Mark Kac, Enigmas of chanceI had the great pleasure to read once again recently the autobiography of Mark Kac (1914 – 1984) entitled Enigmas of chance, published initially in 1985, shortly after the death of the author. Mark Kac, born Marek Kac, is a famous Polish-American mathematician and more precisely a great probabilist and mathematical physicist of the twentieth century. He was born in eastern Europe in a Polish family, and grew up as a young mathematician under the advisory of Hugo Steinhaus (1887 – 1972), a great figure of the Polish school of functional analysis in Lwów at that time. He moved to America after his PhD and became famous. His autobiography gives interesting information about life and research during his time. The description of his quest for the understanding of the notion of stochastic independence with Hugo Steinhaus is truly fascinating. Mark Kac is a remarkable mind, who was most of the time attracted by simple problems and deep solutions. He was in a way a problem solver without being a heavy technician, with a tasty sense of elegance. He was attracted by mathematical physics. Among other things, he produced the rigorous formalization of the notion of phase transition. He is  known for many things, including the Ten Martini Problem and Can one hear the shape of a drum? His autobiography contains several anecdotes, like this one about George Uhlenbeck (1900 – 1988):

Uhlenbeck’s attitude to Wiener’s work was brutally pragmatic and it is summarized at the end of footnote 9 in his paper (written jointly with Ming Chen Wong) “On the Theory of Brownian Motion II” : the authors are aware of the fact that in the mathematical literature, especially in papers by N. Wiener, J. L Doob, and others [cf. for instance Doob (Annals of Mathematics 43, 351 {1942}) also for further references], the notion of a random (or stochastic) process has been defined in a much more refined way. This allows [us], for instance, to determine in certain cases the probability that the random function y(t) is of bounded variation or continuous or differentiable, etc. However it seems to us that these investigations have not helped in the solution of problems of direct physical interest and we will therefore not try to give an account of them.

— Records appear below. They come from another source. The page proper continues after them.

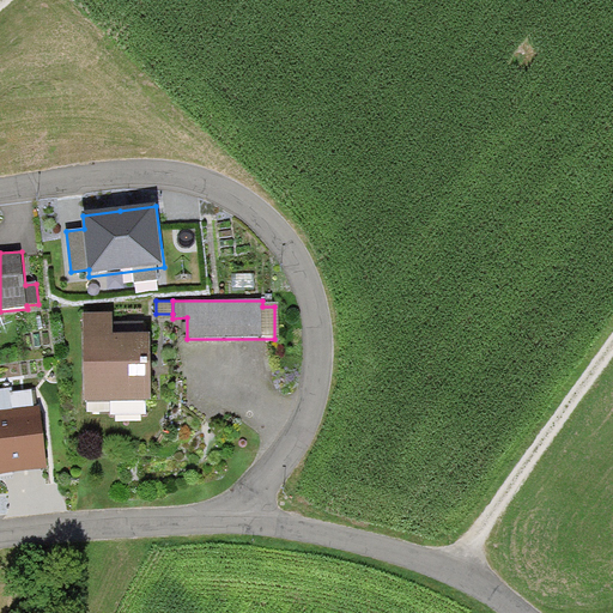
[(84,314),(86,401),(152,400),(151,371),(151,335),(114,335),(113,314),(84,314)]
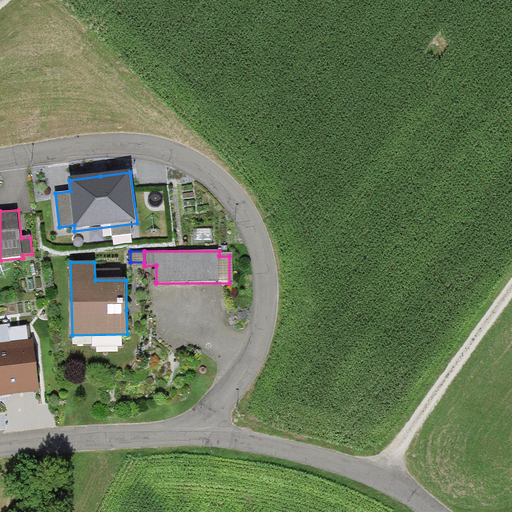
[(0,343),(28,340),(27,326),(11,328),(11,324),(0,325),(0,343)]
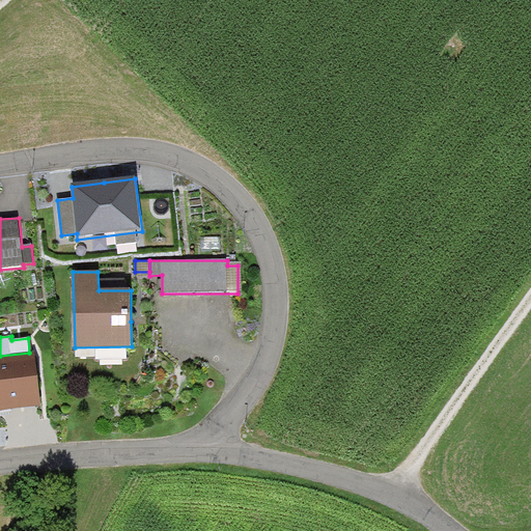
[(0,356),(0,412),(14,411),(42,408),(34,353),(29,353),(0,356)]
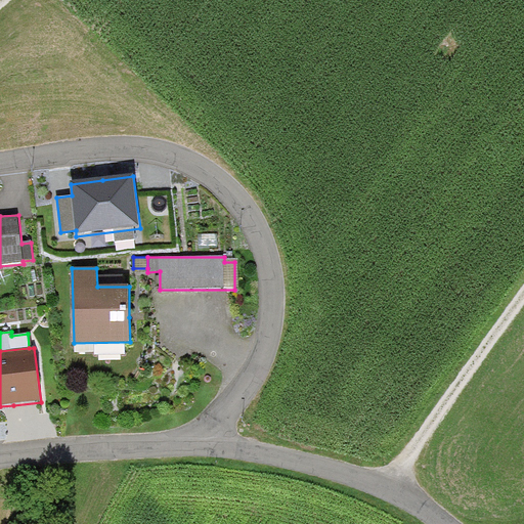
All buildings are outlined.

In America, Mark Kac worked notably for Cornell University and the Rockfeller University. For my old fellows:

When I went to the Rockfeller in 1961 I was almost forty-seven years old, an age at which one is theoretically way past one’s mathematical prime. By and large it is true, for mathematics and, even more, physics are young men’s games. And yet some of what I consider to be my best work was done during my years at the Rockfeller when I was by accepted reckoning an old man.

Another interesting autobiography of a great Polish-American mathematician & physicist is the one of Stanislaw Ulam (1909 – 1984) entitled Adventures of a Mathematician. Ulam and Kac belong to the same generation and they knew each other.